===== The data =====

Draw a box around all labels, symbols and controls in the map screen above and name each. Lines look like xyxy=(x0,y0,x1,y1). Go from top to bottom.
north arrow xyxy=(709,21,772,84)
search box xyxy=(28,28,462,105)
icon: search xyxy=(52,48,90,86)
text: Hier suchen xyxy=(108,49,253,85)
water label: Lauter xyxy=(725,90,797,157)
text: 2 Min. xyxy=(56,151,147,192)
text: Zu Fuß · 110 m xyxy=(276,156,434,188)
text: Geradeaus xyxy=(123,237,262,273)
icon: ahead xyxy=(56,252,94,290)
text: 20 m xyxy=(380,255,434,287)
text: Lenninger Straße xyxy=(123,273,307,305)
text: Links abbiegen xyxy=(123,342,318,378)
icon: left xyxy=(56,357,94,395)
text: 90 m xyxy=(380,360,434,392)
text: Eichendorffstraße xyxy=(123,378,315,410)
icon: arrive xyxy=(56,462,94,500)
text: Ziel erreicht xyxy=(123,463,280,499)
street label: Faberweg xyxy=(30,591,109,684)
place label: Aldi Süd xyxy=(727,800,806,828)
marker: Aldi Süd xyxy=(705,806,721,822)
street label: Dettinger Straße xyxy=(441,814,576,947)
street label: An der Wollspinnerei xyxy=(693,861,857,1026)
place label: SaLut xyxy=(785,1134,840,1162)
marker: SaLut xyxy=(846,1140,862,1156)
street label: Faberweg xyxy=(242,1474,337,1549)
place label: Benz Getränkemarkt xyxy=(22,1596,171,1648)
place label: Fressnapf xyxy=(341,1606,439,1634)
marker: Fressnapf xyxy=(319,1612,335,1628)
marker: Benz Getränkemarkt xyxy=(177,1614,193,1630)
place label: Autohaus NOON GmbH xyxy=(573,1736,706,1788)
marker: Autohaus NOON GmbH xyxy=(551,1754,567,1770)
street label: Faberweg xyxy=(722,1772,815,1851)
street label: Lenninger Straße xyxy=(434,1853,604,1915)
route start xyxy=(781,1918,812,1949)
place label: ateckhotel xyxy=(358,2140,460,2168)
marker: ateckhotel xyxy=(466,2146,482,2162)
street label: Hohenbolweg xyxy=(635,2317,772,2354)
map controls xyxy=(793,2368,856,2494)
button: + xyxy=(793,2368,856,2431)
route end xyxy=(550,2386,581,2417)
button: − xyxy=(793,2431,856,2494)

=====

→ **Exercise description**: Whenever a line includes the word "ateckhotel", pull it out of the entries.

→ **Answer space**:
place label: ateckhotel xyxy=(358,2140,460,2168)
marker: ateckhotel xyxy=(466,2146,482,2162)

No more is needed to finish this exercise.